Generalized Robustness

  • Download datasets from https://drive.google.com/file/d/1-CQ4MINuzJ88DJxkKMnY2vpzMLBphDkU/view?usp=sharing for the shape-vs-texture benchmark
  • https://drive.google.com/file/d/1jnwDFWn03YMhsXhtjSt87JIO83VNZ4iJ/view?usp=sharing for the spurious correlation benchmark.
  • https://drive.google.com/file/d/199axe3QKp-1n1h_rnczKeyaG_sz4g_VG/view?usp=sharing for the common corruption benchmark.
  • Set dataset flag to --dataset part-imagenet-geirhos to test on the shape-vs-texture benchmark.
  • --dataset part-imagenet-mixed for the spurious correlation benchmark.
  • --dataset part-imagenet-corrupt for the common corruption benchmark.
cd ~/data/PartImageNet
gdown https://drive.google.com/u/0/uc?id=1-CQ4MINuzJ88DJxkKMnY2vpzMLBphDkU&export=download
gdown https://drive.google.com/u/0/uc?id=1jnwDFWn03YMhsXhtjSt87JIO83VNZ4iJ&export=download
gdown https://drive.google.com/u/0/uc?id=199axe3QKp-1n1h_rnczKeyaG_sz4g_VG&export=download
tar -xvf corrupt.tar.gz
tar -xvf spurious.tar.gz
tar -xvf shapeVStexture.tar.gz

These datasets are pre-generated for the ease of testing. Note that the pregenerated datasets are based on the validation and test partition of Part-ImageNet dataset.

  • Shape-vs-texture benchmark are generated according to the steps in https://github.com/rgeirhos/Stylized-ImageNet#usage.
  • Spurious correlation benchmark are generated from ImageNet-9, specifically, filtering out ImageNet-9 to contain only classes belonging to Fish, Bird, Reptile, and Quadruped as those classes also exist in Part-ImageNet. Then, the foreground (Only-FG) of each class is matched to a random background (Only-BG-T) from a randomly chosen other class.
  • Common corruption benchmark is generated by taking the original images in Part-ImageNet and generate the corrupted version with 5 severity levels based on this library.

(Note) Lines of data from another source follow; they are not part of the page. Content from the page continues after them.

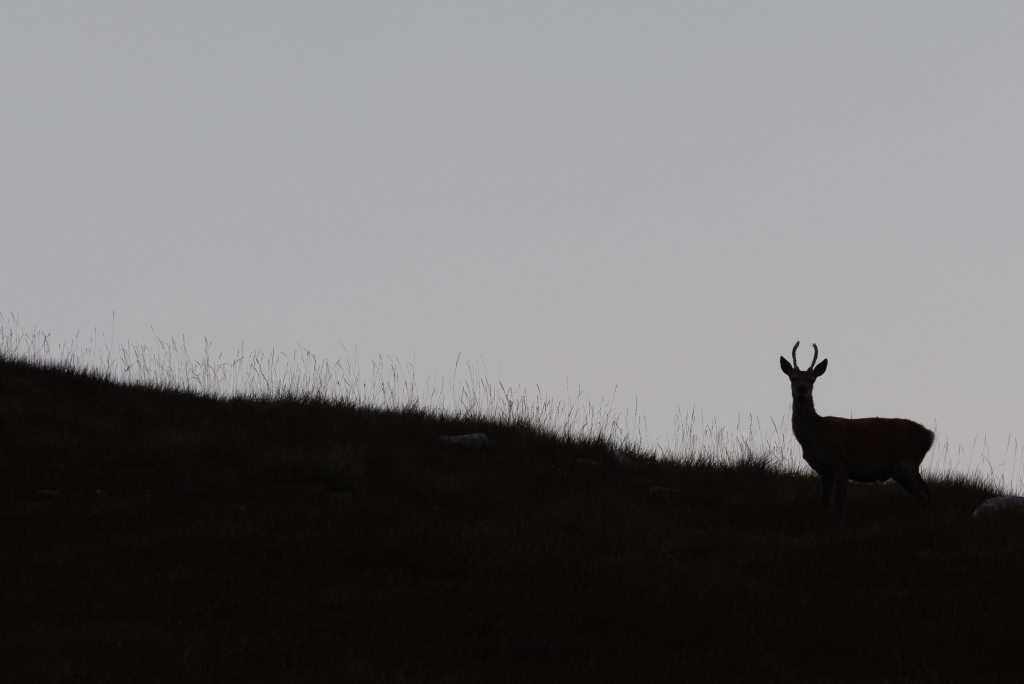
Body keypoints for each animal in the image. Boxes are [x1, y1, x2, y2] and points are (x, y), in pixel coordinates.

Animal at [779, 341, 933, 515]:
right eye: (792, 377)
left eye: (812, 380)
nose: (802, 389)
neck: (817, 433)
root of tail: (929, 436)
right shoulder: (824, 472)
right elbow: (824, 502)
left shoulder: (842, 463)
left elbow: (840, 503)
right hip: (904, 471)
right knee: (924, 494)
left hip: (907, 463)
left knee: (925, 494)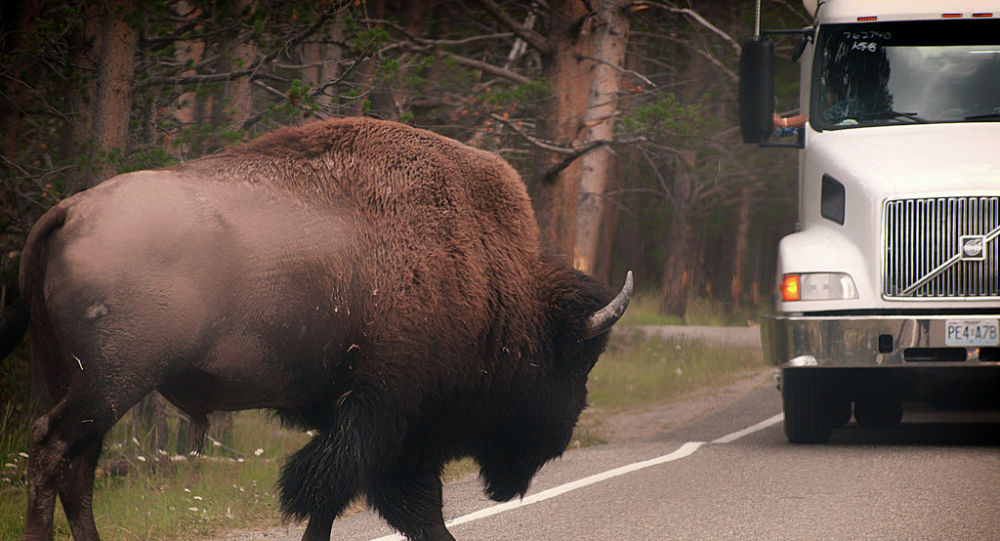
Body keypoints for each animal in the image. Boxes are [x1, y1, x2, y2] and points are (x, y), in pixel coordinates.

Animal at [3, 117, 632, 540]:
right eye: (575, 360)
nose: (559, 438)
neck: (488, 273)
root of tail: (68, 211)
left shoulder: (359, 420)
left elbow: (347, 500)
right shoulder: (386, 413)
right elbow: (359, 494)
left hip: (80, 382)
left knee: (78, 468)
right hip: (112, 381)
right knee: (53, 450)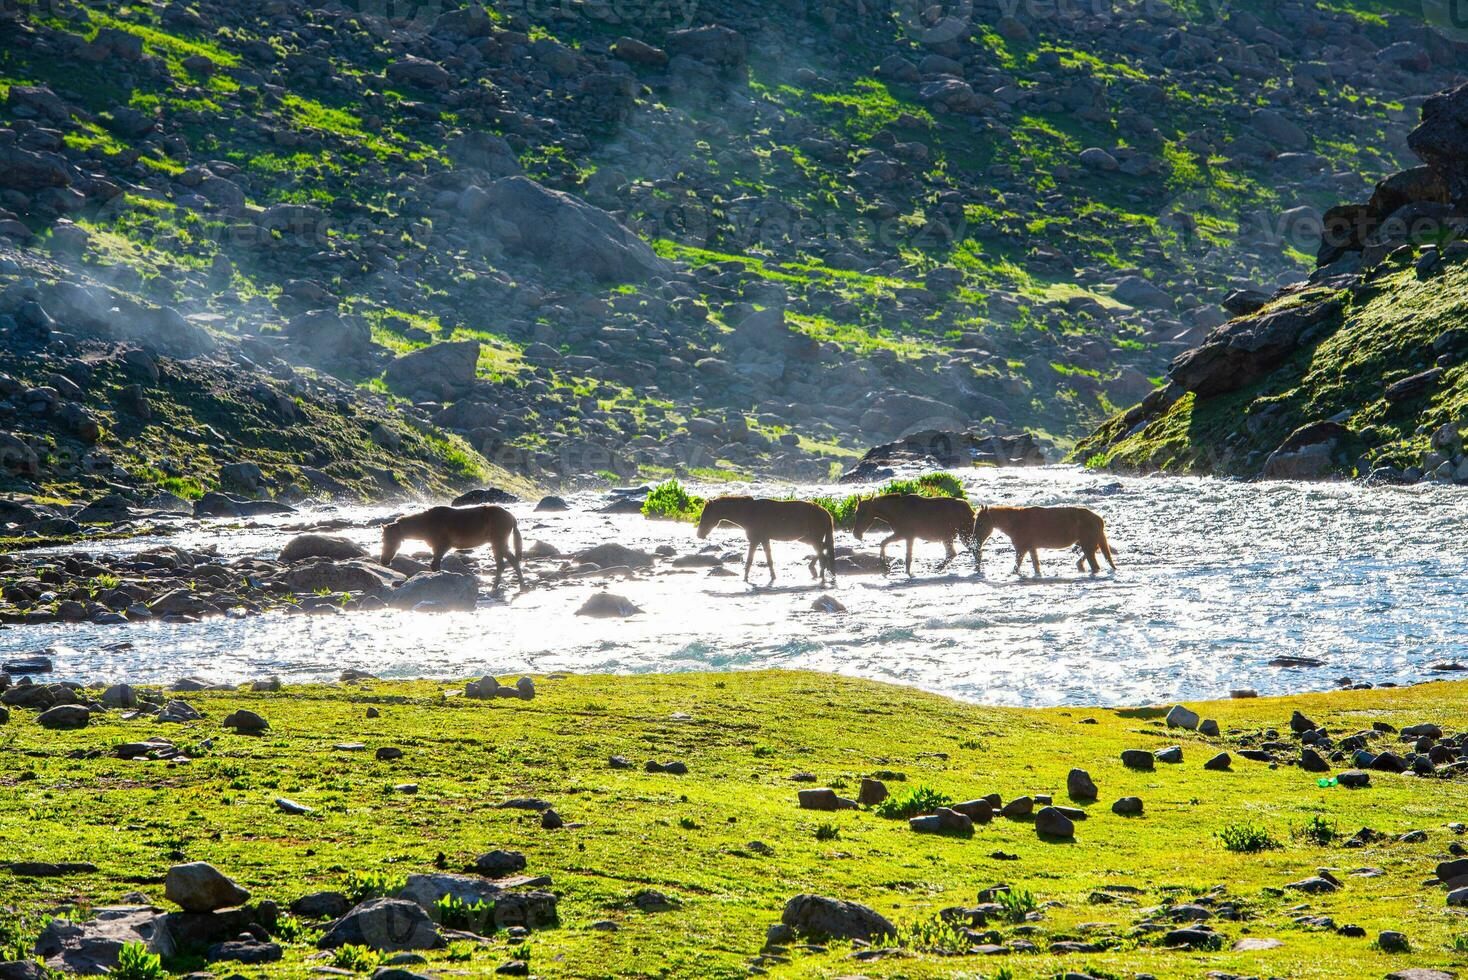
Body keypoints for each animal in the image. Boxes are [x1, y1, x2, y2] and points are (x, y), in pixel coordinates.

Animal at [381, 504, 525, 589]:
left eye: (389, 539)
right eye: (383, 539)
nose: (383, 561)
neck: (427, 523)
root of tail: (512, 518)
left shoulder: (442, 546)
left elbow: (435, 566)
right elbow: (435, 565)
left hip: (498, 543)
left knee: (506, 564)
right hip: (498, 544)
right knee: (508, 563)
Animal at [695, 492, 839, 586]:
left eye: (706, 515)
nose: (699, 534)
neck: (749, 512)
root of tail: (826, 512)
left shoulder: (755, 540)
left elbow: (750, 559)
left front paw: (745, 578)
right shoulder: (764, 540)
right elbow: (769, 560)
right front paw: (773, 577)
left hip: (813, 538)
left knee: (822, 554)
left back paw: (821, 576)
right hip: (807, 538)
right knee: (824, 550)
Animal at [974, 504, 1109, 575]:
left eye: (980, 523)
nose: (975, 541)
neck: (1016, 522)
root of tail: (1099, 519)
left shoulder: (1021, 549)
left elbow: (1016, 568)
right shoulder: (1031, 548)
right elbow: (1036, 566)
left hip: (1087, 545)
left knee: (1095, 565)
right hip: (1086, 543)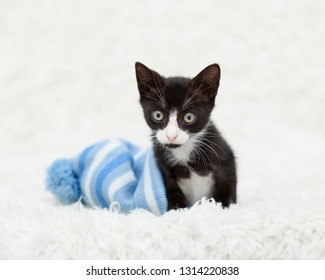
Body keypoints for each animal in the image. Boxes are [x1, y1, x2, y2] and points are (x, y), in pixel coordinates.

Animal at [134, 61, 235, 210]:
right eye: (158, 115)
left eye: (189, 117)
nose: (171, 136)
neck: (184, 151)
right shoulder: (161, 164)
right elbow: (170, 186)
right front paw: (177, 208)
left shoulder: (223, 154)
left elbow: (227, 182)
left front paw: (222, 206)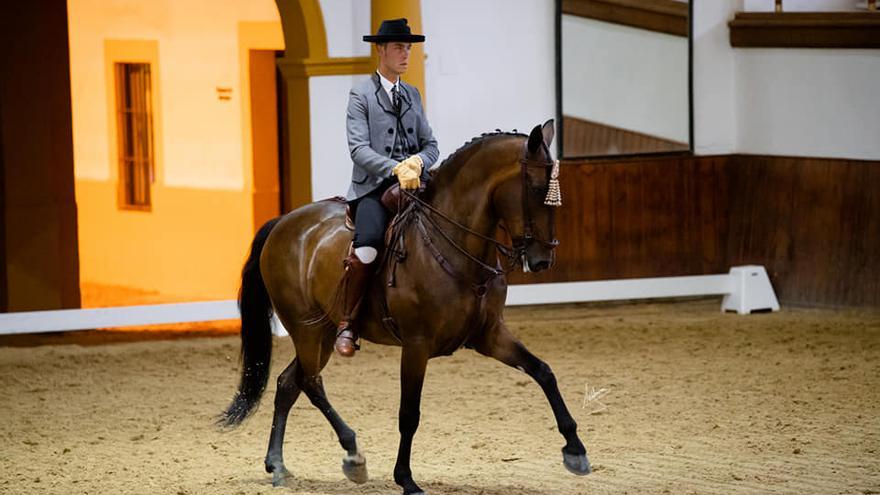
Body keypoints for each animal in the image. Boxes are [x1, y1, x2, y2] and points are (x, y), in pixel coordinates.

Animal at [220, 121, 592, 495]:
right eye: (535, 188)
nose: (542, 260)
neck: (454, 245)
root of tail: (282, 223)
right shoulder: (416, 344)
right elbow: (409, 413)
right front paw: (406, 479)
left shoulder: (489, 335)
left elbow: (543, 371)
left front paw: (576, 450)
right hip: (306, 329)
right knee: (311, 383)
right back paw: (353, 455)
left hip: (322, 333)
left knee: (288, 383)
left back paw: (278, 465)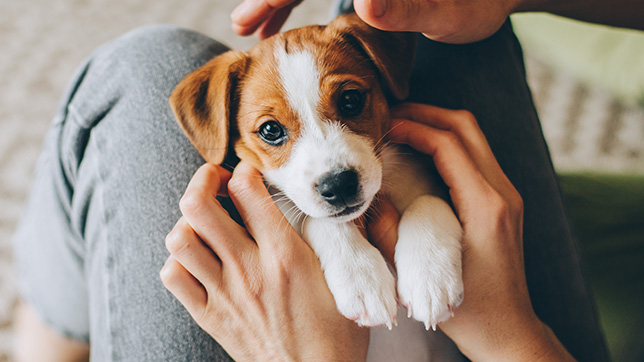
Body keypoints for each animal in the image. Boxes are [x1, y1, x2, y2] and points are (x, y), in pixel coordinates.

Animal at [171, 13, 462, 330]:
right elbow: (318, 221)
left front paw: (429, 275)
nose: (338, 185)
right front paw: (361, 278)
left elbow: (428, 200)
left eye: (350, 100)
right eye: (270, 130)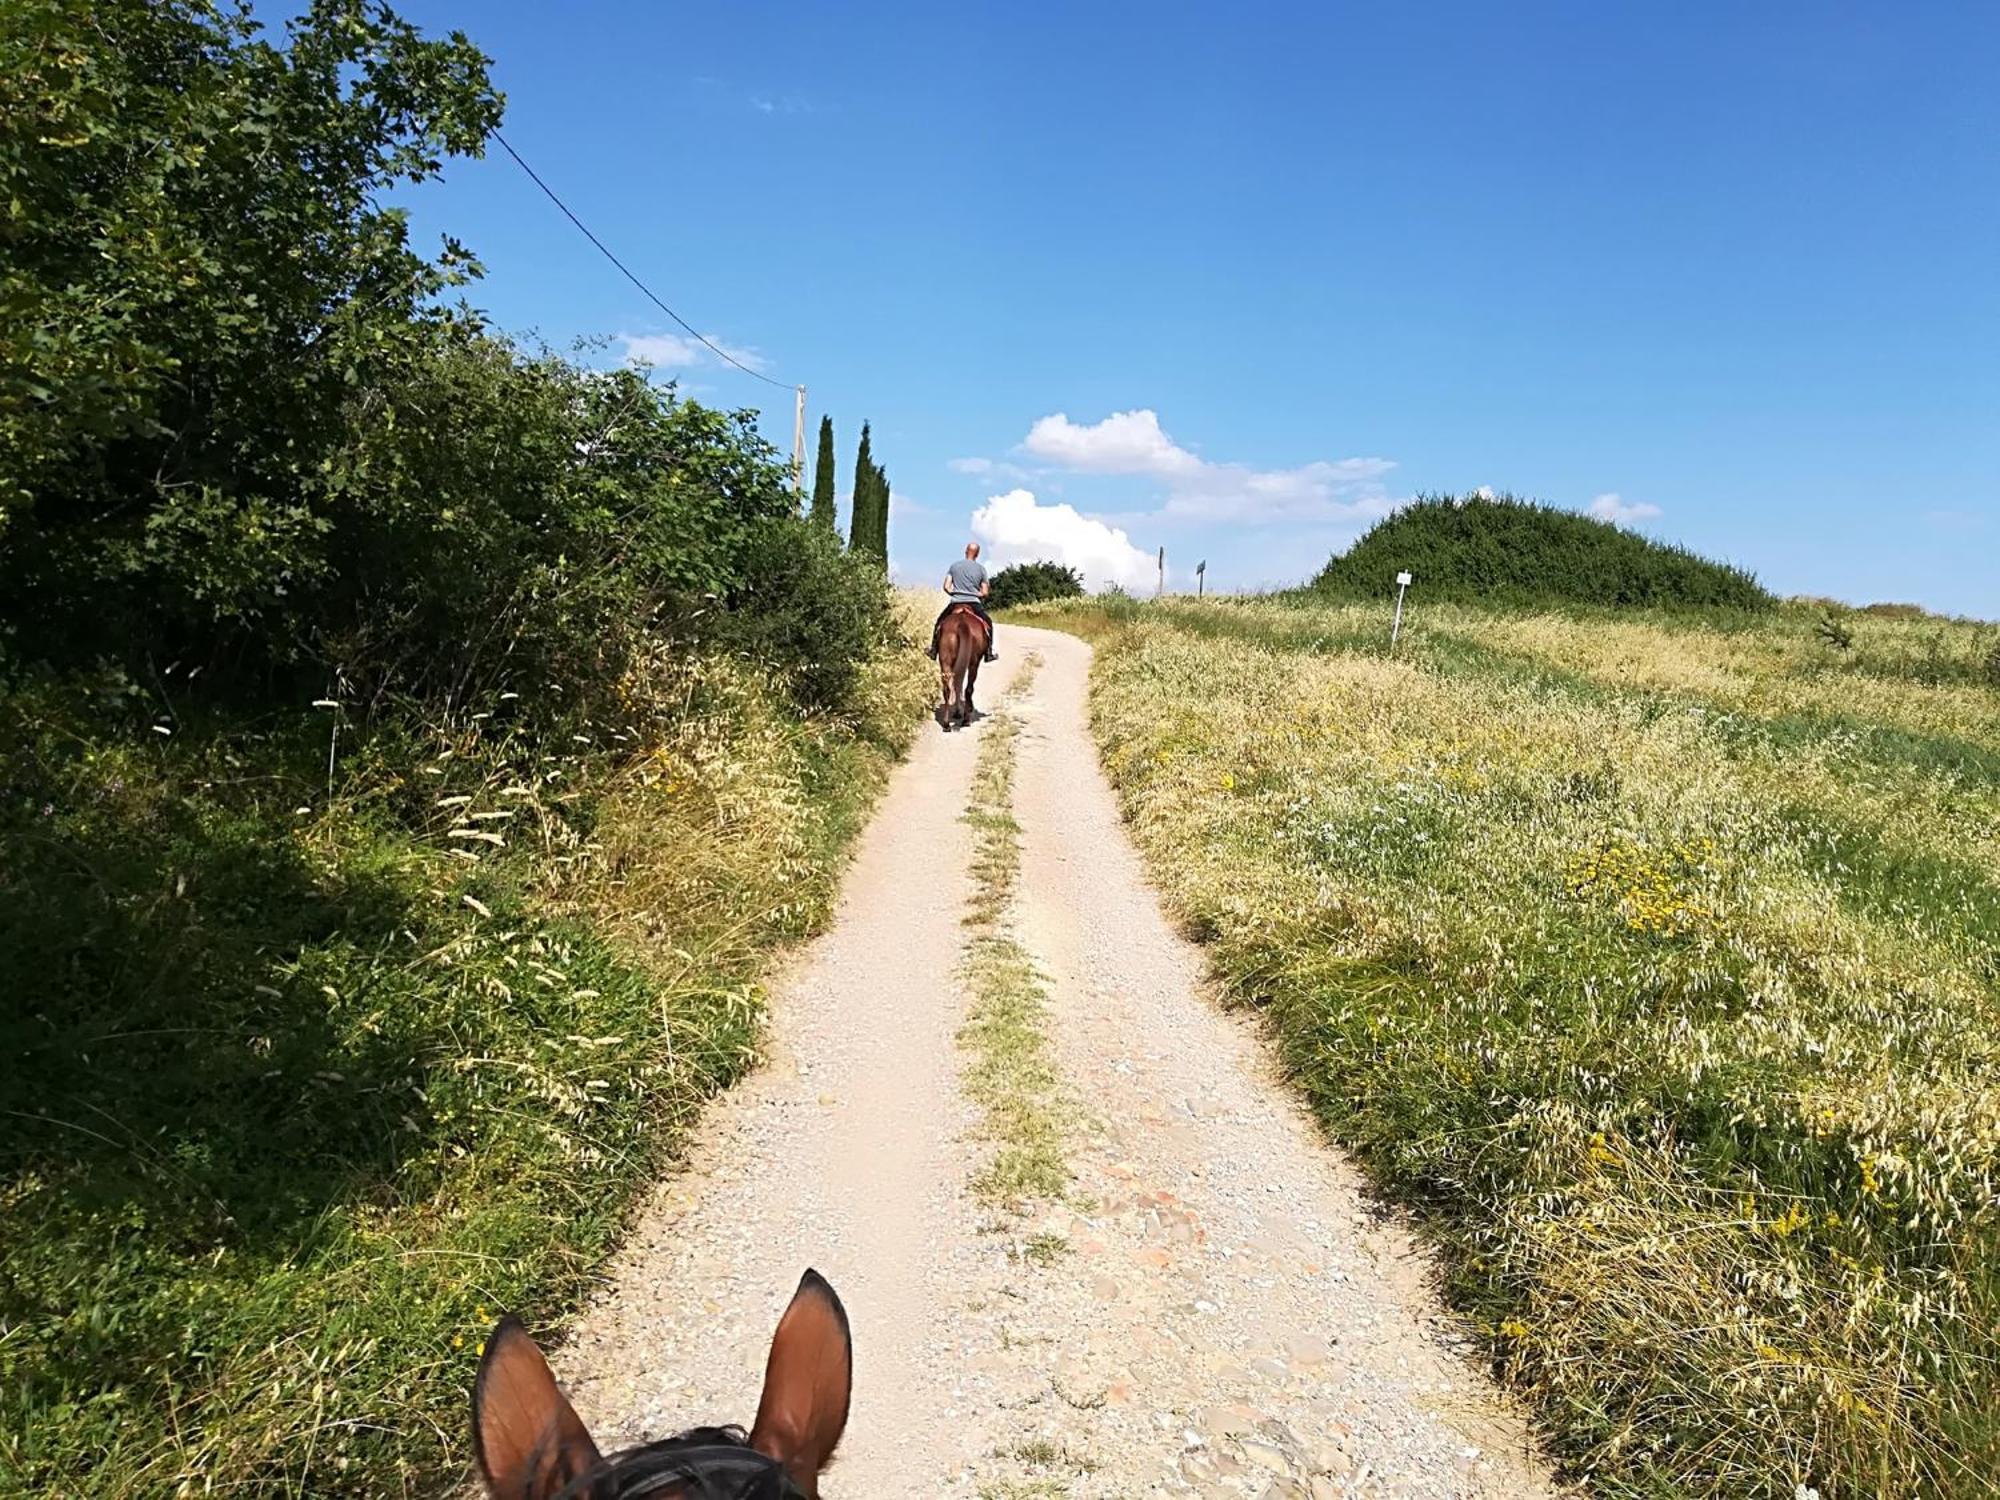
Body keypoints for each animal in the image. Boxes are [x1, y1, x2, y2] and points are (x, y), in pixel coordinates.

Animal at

Validation and Test set generation in Shape-vs-Texture and Common Corruptions benchmarks are generated from Validation and Test set of Part-Imagenet. Validation and Test set generation in Spurious Correlation benchmark dataset is from foreground and background images not in the training set, then randomly assign each generated image to either test or validation set.


TODOs

  • Upload model weights on a permanent link.
  • Improve argparse help message and documentation.
  • Add result highlight and figures to README.

Contributions

  • For questions and bug reports, please feel free to create an issue or reach out to us directly.
  • Contributions are absolutely welcome.
  • Contact: chawins@berkely.edu, kornrapatp@berkeley.edu.

Acknowledgement

We would like to thank Vikash Sehwag and Jacob Steinhardt for their feedback on the paper. We also thank the anonymous ICLR reviewers for their helpful comments and suggestions. This research was supported by the Hewlett Foundation through the Center for Long-Term Cybersecurity (CLTC), by the Berkeley Deep Drive project, and by generous gifts from Open Philanthropy and Google Cloud Research Credits program under Award GCP19980904. Jacob Steinhardt also generously lent us the computing resources used in this research.

This software and/or data was deposited in the BAIR Open Research Commons repository on Feb 28, 2023.